The group, called Oregon Climate, is pushing a concept called “tax and dividend”: instead of sending the proceeds into government coffers, all of the revenue collected from wholesale fossil-fuel transactions — gasoline to a distributor, coal to a power plant, and so on — would be pooled and divided evenly among Oregonians in the form of checks worth an estimated $500 to $1500 per year.
“This is the most climate-friendly progressive legislature that we’ve had, and maybe the most climate-friendly in the country right now,” Oregon Climate Executive Director Camila Thorndike said in an interview Tuesday. “States across the country have their eyes on Oregon, and we cannot let this opportunity pass by.”
“Rather than bundles of piecemeal decision-making, you’d have an economywide transition to walkable, bikeable, livable cities.”
— Camila Thorndike, Oregon Climate
Prices would rise in Oregon for concrete, gasoline, electricity and other fossil-fuel-intensive products. Dan Golden, Oregon Climate’s volunteer policy director, said Tuesday that their proposed tax of $30 per ton of carbon (increasing by $10 each year) would translate into about 27 cents per gallon of gasoline, increasing another 9 cents each year.
However, those additional costs would be offset by the checks Oregonians would receive. Oregonians with smaller-than-average carbon footprints would come out ahead, while those with larger-than-average emissions would lose — giving everyone continued incentives to cut their energy consumption.
“I’m not a transportation expert but I think if I were, I’d be really stoked about carbon pricing,” Thorndike said. “Rather than bundles of piecemeal decision-making, you’d have an economywide transition to walkable, bikeable, livable cities. … We’d have so many incentives backed financially to really build our lives and our economy around alternatives to cheap gas.”
Carbon tax could lead to gas tax flexibility, too
In addition to that benefit to people who get around Portland by bicycle, Oregon Climate’s proposal might also open another door in the transportation world. Because a tax on greenhouse gas emissions would count as a tax on gasoline, Oregon Climate’s proposal would only work if the state votes to amend or repeal its 35-year ban on using gas taxes or auto fees for anything except roads.
That ban, in Article IX, Section 3a of Oregon’s constitution, has been a thorn in transportation advocates’ side since the day it was passed. Among other things, it’s one of the big reasons the Portland area has so few off-street biking paths.
But the ban has many friends, too — so many that it’s long been seen as politically untouchable.
One of its enemies is longtime local transportation advocate Jim Howell, who in a separate effort is trying to get support for a bill, SJR 16, that would let vehicle taxes and fees be spent on “infrastructure that reduces traffic burden of, or pollution from, motor vehicles on public roads.”
Howell argues that 2016, a presidential election year, will give Oregon an electorate as friendly as it’s ever been to repealing that ban.
The year 2016 is also in the sights of Oregon Climate, though Golden conceded that the group is working toward a possible constitutional amendment “whether or not it’s politically realistic now.”
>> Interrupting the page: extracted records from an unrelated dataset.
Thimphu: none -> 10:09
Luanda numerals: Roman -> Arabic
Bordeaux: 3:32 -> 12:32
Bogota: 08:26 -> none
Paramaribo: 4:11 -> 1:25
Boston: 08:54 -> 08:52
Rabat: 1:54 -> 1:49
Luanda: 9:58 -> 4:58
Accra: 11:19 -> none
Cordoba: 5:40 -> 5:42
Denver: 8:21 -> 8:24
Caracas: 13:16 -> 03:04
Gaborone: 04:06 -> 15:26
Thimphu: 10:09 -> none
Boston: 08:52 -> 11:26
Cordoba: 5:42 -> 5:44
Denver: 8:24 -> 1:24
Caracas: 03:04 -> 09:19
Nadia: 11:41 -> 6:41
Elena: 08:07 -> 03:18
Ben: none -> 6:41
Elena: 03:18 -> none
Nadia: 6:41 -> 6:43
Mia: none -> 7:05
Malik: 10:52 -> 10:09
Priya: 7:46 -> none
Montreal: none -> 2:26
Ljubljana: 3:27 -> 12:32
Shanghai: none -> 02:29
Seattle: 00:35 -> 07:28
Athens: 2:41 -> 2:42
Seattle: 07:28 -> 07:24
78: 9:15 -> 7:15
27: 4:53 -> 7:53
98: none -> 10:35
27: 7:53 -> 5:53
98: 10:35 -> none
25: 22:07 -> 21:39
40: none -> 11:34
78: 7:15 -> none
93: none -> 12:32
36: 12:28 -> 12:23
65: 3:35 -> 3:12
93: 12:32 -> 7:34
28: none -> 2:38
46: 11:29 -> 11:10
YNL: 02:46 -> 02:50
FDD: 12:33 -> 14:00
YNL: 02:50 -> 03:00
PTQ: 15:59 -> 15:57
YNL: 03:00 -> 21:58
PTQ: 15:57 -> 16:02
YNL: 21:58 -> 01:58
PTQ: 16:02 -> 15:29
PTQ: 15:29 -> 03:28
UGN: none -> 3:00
“We want to be the terrier that sinks their teeth into this thing and won’t let go,” he said. “We’re trying to let everyone know that we’re not going to go away if it doesn’t happen right now or it won’t happen in 2016. … There are a lot of voices out there motivated by the politically realistic thing. We’re motivated by the scientifically realistic thing. And that is that we need an effective price on carbon.”
Cap-and-dividend system, a second option, wouldn’t need a popular vote
Putting a price on carbon might not require a tax. Another option would be for the state legislature to approve a “cap and dividend” system that would let the state sell or auction off the rights to emit certain amounts of greenhouse gas.
The proceeds from those sales would be evenly divided among Oregon residents each year, much like those from a tax.
“A tax is better,” Golden said. “It has a smaller regulatory burden; you’re not creating a whole market for selling permits. … I know what the price of carbon is going to be in 10 years or 30 years.”
But a tax might be harder to pass, because it’d require ballot approval by voters statewide as well as 60 percent approval from both House and Senate. So Oregon Climate is simultaneously pushing for the “cap and dividend” system, which it says doesn’t count as a tax, and would therefore require just 50 percent approval from both houses, plus Gov. Kate Brown’s signature.
The cap-and-dividend option would leave the constitution’s restriction on gas taxes untouched.
Golden said Oregon Climate is focused only on one goal: pricing carbon and redistributing the proceeds evenly among Oregonians.
“There’s no better time than right now,” he said. “Except for years ago.”